La barca
Lecco, 27 settembre 2019 – Lo scafo della barca è sostanzialmente integro, nonostante l'impatto con la scogliera posta a protezione di una delle dighe del Mose che si è trasformata in una sorta di trampolino improvvisato. Le imbarcazioni progettate dal 76enne di Oggono Fabio Buzzi e dai tecnici della sua Fb Design di Annone Brianza per uso militare del resto oltre che estremamente veloci sono molto robuste. Nonostante l'offshore sia stato progettato estremamente bene, nulla ha potuto proteggere né salvare il patron della società nautica brianzolo e nemmeno il suo amico, pilota, concittadino e imprenditore come lui, il 57enne Luca Nicolini e l'olandese 64enne trapiantato in Svizzera Erik Hoorn.
UN ERRORE UMANO – L'incidente è stato provocato da un errore umano. “Un errore umano, visti gli strumenti di cui la barca era dotata, alla base della tragedia – confermano gli esperti di Assonautica che hanno esaminato il relitto della potente imbarcazione -. Il mezzo era strumentato con un sofisticato sistema militare per la visione notturna composto da due strumenti a disposizione del radarista: uno a raggi infrarossi che intercetta le fonti di calore ed un secondo ad amplificazione di luminosità, entrambi consultabili sullo stesso schermo sia in contemporanea che uno alla volta per avere la massima dimensione degli eventuali ostacoli sulla rotta”.
L'IPOTESI - “È probabile che in fase di avvicinamento alla bocca di porto, dove la presenza di barche è un fatto normale, il responsabile della rotta abbia messo a tutto schermo la visione ad infrarossi – proseguono da Assonautica -. La diga essendo un ''bersaglio freddo'' in questa funzione non può apparire sugli schermi”. Con il buio e il monitor dello schermo a infrarossi come unico strumento di visione, i piloti non si sarebbero insomma accorti dell'ostacolo. “È da escludere che gli strumenti non fossero perfettamente funzionanti, l'ingenger Fabio Buzzi non avrebbe mai messo a rischio né la vita delle persone che si sarebbero trovate sulla sua rotta, né quella del suo equipaggio. Dati i precedenti, avrebbe optato per un ingresso a lento moto”.

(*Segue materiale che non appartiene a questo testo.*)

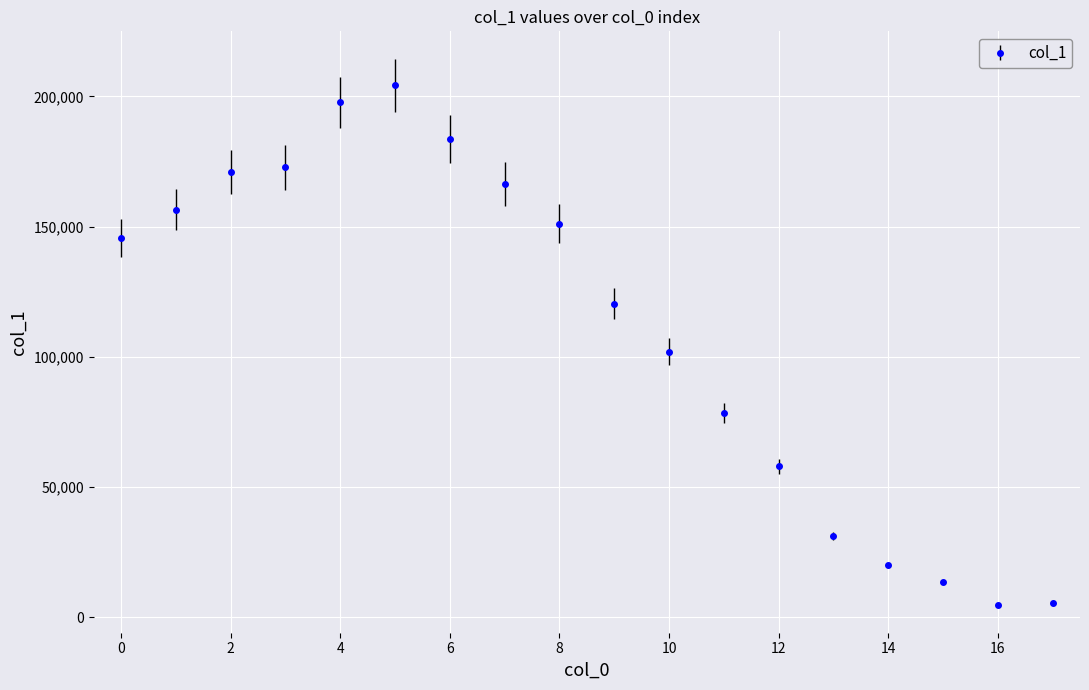

What is the difference between the second highest and second lowest values?

192266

L'ESPERTO - “Dopo 20 ore di mare a quella velocità arrivi distrutto, la stanchezza è tanta, negli ultimi tratti cala la tensione, il record è fatto, ma la distrazione può essere fatale e la morte, come in questo caso ti aspetta all'ultima virata, all'ultima onda", commenta Giampaolo Montavoci, pluricampione di offshore, presidente della Commissione Federazione italiana motonautica Endurance e pilota di un'altra traversata Venezia - Montecarlo, come quella che stavano affrontando le tre vittime insieme al quarto componente della squadra, il 57enne Mario Invernizzi, l'unico superstite, probabilmente perché si era alzato dai comandi per recuperare i bagagli in vista dello sbarco. Gli altri invece verosimilmente sono rimasti intrappolati nella cabina allagata.

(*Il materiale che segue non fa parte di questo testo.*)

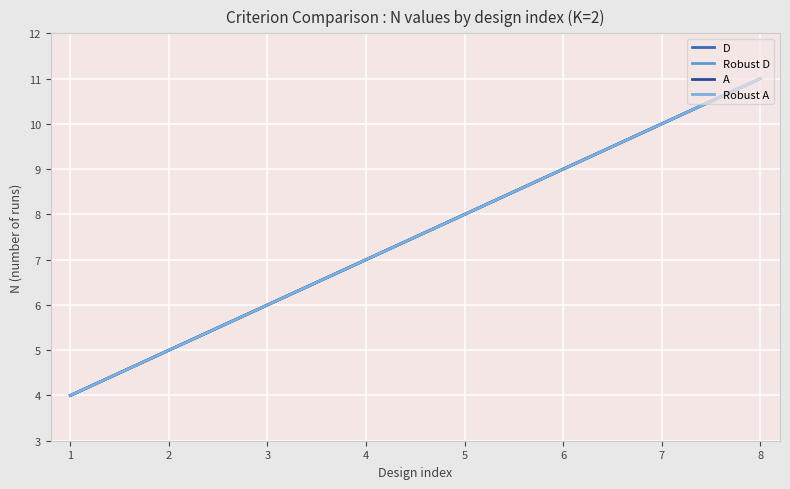

Does the chart display data point markers on the line(s)?

No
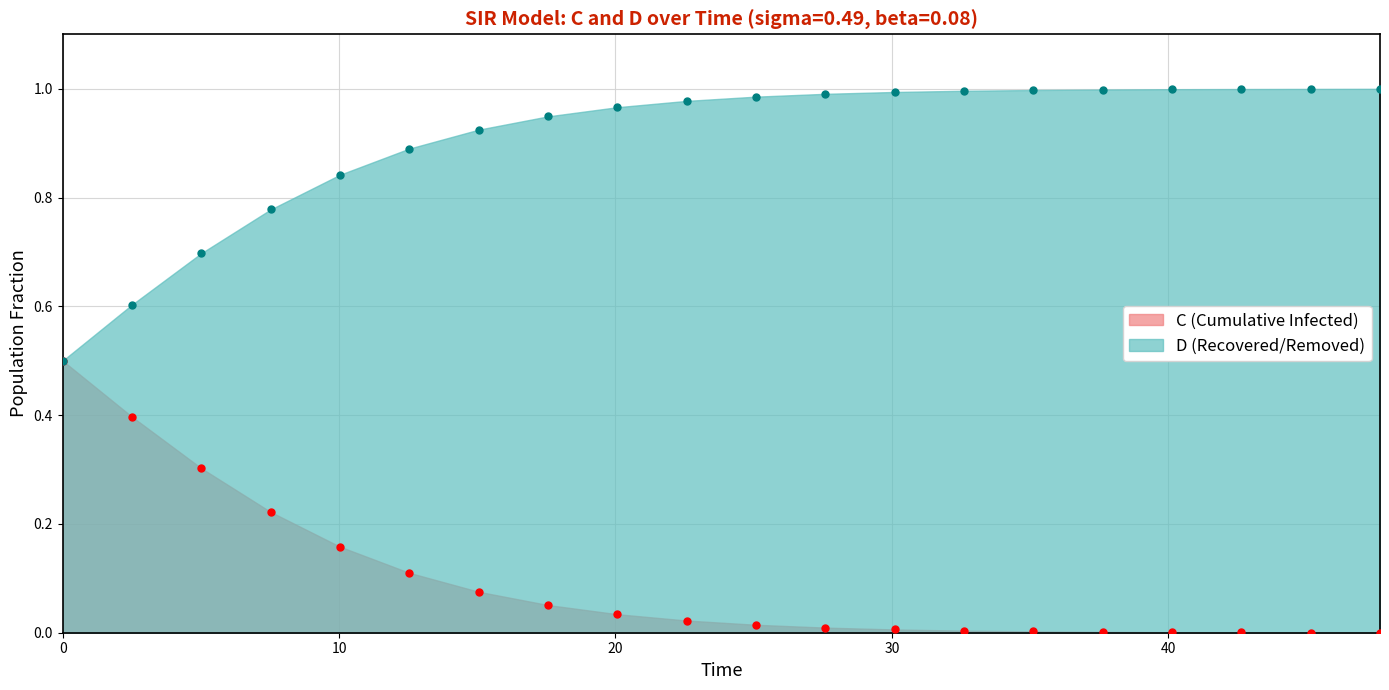

Count the number of data series in this chart.

2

IL CORDOGLIO - “La nautica mondiale è in lutto – comunicato da Assonautica -. Abbiamo ricevuto migliaia di messaggi di ricordo”. Settimana scorsa, in occasione dell'apertura del Salone internazionale di Genova i dipendenti e i collaboratori della Fb Design hanno indossato il lutto al braccio in segno di rispetto ad un grande della motonautica mondiale. “Fabio Buzzi era un grande amico, e un immenso genio – lo ricorda il presidente di Assonautica Alfredo Malcarne -. Abbiamo perso un uomo che ha inventato e costruito di tutto e di più, portando all’Italia qualcosa come 57 campionati e record mondiali. Con la stessa genialità stava sviluppando la barca da record a propulsione elettrica. Uomo unico per coraggio, genialità e simpatia, pur essendo un burbero osso duro. Però mi aveva detto che era così che voleva andarsene, non da un letto, quindi nella tristezza lo penso felice. Nella tristezza della tragedia, ci piace pensarlo felice, così com'è sempre stato a bordo delle sue barche”.